WHAT YOU ARE ASKED TO DO >> Could you reproduce the lines below from the one with "Finally, patients often" through the one with "uts, and seeds"? Keep both ends and add nothing.

DATA RECORDS >>
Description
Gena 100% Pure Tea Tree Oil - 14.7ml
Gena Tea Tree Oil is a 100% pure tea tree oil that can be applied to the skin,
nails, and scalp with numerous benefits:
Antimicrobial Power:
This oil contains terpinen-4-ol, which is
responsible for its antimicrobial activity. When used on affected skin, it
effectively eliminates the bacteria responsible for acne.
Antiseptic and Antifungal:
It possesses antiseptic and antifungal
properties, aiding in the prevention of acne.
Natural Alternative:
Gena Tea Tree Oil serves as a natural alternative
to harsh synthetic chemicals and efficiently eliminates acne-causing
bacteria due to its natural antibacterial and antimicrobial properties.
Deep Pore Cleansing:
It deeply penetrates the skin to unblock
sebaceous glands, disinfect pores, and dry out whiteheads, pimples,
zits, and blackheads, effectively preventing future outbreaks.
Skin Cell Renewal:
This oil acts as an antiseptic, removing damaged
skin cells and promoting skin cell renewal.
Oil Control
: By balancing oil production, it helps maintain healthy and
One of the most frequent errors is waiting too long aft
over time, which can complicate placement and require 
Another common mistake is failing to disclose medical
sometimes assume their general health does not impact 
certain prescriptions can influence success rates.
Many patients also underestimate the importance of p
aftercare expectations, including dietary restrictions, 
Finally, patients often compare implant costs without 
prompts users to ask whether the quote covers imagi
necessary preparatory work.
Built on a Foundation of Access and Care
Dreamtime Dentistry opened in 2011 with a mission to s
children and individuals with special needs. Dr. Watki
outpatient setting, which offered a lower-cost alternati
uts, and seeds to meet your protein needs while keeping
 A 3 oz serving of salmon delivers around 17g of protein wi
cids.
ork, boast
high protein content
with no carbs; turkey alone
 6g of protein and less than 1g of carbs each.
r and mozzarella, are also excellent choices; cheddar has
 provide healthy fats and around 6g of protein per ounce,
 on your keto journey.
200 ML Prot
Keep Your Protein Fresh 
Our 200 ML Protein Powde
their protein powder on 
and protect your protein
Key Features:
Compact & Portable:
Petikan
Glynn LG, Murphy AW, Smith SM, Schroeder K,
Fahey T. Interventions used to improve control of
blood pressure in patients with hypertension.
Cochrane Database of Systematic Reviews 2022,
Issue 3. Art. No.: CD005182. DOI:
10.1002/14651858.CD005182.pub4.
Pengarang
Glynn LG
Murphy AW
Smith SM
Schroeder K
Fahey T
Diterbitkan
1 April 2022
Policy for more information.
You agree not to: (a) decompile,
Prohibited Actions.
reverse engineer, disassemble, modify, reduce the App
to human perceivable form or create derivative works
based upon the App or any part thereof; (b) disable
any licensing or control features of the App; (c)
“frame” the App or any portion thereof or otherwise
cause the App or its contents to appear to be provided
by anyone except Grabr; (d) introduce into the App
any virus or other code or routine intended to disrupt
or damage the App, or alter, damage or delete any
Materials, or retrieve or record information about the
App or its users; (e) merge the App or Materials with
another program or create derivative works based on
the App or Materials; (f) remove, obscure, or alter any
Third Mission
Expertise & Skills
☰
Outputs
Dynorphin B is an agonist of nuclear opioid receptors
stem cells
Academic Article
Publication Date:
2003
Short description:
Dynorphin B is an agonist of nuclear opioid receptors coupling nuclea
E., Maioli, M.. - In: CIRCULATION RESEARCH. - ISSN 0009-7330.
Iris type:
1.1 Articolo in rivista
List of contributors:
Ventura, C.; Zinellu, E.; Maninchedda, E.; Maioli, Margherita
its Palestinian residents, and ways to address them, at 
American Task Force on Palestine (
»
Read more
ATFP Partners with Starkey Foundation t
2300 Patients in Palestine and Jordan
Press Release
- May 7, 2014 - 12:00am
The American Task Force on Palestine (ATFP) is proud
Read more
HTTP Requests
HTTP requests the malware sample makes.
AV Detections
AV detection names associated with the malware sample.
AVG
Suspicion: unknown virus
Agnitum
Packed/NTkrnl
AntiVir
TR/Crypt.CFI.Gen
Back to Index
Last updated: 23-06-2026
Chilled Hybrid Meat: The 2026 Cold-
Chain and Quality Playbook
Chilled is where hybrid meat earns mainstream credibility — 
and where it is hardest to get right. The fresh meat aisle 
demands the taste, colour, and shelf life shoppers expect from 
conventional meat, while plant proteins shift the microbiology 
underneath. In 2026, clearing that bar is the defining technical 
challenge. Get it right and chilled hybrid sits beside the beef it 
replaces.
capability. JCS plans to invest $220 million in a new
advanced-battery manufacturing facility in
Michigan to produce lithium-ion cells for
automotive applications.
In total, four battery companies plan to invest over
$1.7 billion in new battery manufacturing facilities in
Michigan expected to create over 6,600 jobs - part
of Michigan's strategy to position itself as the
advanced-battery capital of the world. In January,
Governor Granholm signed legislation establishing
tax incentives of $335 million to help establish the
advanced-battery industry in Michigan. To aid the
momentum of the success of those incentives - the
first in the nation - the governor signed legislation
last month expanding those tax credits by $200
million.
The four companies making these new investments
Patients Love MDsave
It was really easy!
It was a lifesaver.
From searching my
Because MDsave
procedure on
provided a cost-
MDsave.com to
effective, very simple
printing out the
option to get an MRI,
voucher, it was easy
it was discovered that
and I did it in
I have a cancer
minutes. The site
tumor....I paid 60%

TASK SOLUTION >>
Finally, patients often compare implant costs without 
prompts users to ask whether the quote covers imagi
necessary preparatory work.
Built on a Foundation of Access and Care
Dreamtime Dentistry opened in 2011 with a mission to s
children and individuals with special needs. Dr. Watki
outpatient setting, which offered a lower-cost alternati
uts, and seeds to meet your protein needs while keeping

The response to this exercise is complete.